III. – LE DROIT D’AMENDEMENT
Aux termes de l’article 44 de la Constitution, le Gouvernement, au même titre que les parlementaires, dispose du droit d’amendement. Il s’agit d’une innovation de la Constitution de 1958 qui est un corollaire de l’incompatibilité des fonctions de membre du Gouvernement et de parlementaire.
Le Gouvernement – comme la commission saisie au fond – est affranchi des délais de dépôt qui sont opposables aux amendements des membres du Parlement. Néanmoins, en cas de dépôt hors délai, ce dernier n’est plus opposable aux amendements portant sur des articles sur lesquels le Gouvernement ou la commission saisie au fond a déposé au moins un amendement ou à ceux susceptibles d’être mis en discussion commune avec des amendements portant articles additionnels présentés par ces mêmes auteurs. Le dépôt de sous-amendements n’est, quant à lui, soumis à aucun délai.
Par ailleurs, contrairement au droit d’amendement des députés et des sénateurs, le droit d’amendement du Gouvernement n’est pas soumis à l’article 40 de la Constitution relatif aux irrecevabilités financières, lequel ne vise que les seules initiatives parlementaires.
En revanche, le Gouvernement est tenu de respecter les autres conditions d’exercice du droit d’amendement fixées par la loi organique du 15 avril 2009, comme la présentation par écrit et la motivation sommaire. Il est également soumis aux conditions de recevabilité prévues par les lois organiques relatives aux lois de finances et de financement de la sécurité sociale.
De même, le Gouvernement peut se voir opposer l’article 41 de la Constitution par le président d’une des deux assemblées. Cette disposition vise à écarter du débat les initiatives ne relevant pas du domaine de la loi.

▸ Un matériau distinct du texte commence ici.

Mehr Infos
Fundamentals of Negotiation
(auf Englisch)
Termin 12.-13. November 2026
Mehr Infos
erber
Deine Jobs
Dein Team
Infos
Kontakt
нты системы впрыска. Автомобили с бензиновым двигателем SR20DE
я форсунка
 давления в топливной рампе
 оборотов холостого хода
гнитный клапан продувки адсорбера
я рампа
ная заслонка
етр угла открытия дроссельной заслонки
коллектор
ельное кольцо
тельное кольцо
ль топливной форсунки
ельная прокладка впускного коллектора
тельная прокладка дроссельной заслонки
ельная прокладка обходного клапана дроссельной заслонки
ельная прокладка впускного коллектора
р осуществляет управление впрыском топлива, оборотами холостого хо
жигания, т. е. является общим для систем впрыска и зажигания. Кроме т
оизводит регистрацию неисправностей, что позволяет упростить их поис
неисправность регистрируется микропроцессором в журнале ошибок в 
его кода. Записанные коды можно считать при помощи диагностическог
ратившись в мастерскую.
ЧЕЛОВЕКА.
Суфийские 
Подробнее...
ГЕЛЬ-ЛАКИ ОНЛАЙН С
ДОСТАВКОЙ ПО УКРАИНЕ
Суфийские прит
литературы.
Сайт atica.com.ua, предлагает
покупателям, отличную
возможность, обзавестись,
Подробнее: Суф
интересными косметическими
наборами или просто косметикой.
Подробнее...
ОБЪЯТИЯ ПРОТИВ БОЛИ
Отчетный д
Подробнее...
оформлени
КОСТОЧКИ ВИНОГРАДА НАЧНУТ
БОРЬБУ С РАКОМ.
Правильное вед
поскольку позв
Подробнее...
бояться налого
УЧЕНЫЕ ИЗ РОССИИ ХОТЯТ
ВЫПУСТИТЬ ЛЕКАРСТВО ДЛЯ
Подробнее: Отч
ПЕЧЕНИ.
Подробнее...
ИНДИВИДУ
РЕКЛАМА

En cas de désaccord entre le Gouvernement et le Président de l’assemblée concernée, il revient au Conseil constitutionnel de trancher.
Un amendement gouvernemental peut enfin se voir opposer l’irrecevabilité au titre de l’article 45 de la Constitution s’il ne présente pas un lien, au moins indirect en première lecture, direct aux stades ultérieurs de la navette, avec le texte déposé ou transmis.
(1) Loi organique n° 2009-403 du 15 avril 2009 relative à l'application des articles 34-1, 39 et 44 de la Constitution.
(2) Articles 51 et 53 de la loi organique n° 2001-692 du 1er août 2001 relative aux lois de finances, pour les projets de loi de finances, et article L.O. 111-4 du code de la sécurité sociale pour les projets de loi de financement de la sécurité sociale.
(3) La Conférence des présidents a déjà été convoquée pour s’assurer de la conformité d’une étude d’impact associée à un projet de loi aux prescriptions de la loi organique : tel a été le cas les 27 avril et 31 août 2010 et le 30 septembre 2013, respectivement sur le projet de loi relatif à l’immigration, sur celui portant réforme des retraites et sur celui garantissant l’avenir et la justice du système de retraites ; la Conférence des présidents s’est également prononcée le 28 janvier 2020 sur l’étude d’impact des projets de loi organique et ordinaire relatifs à un système universel de retraite.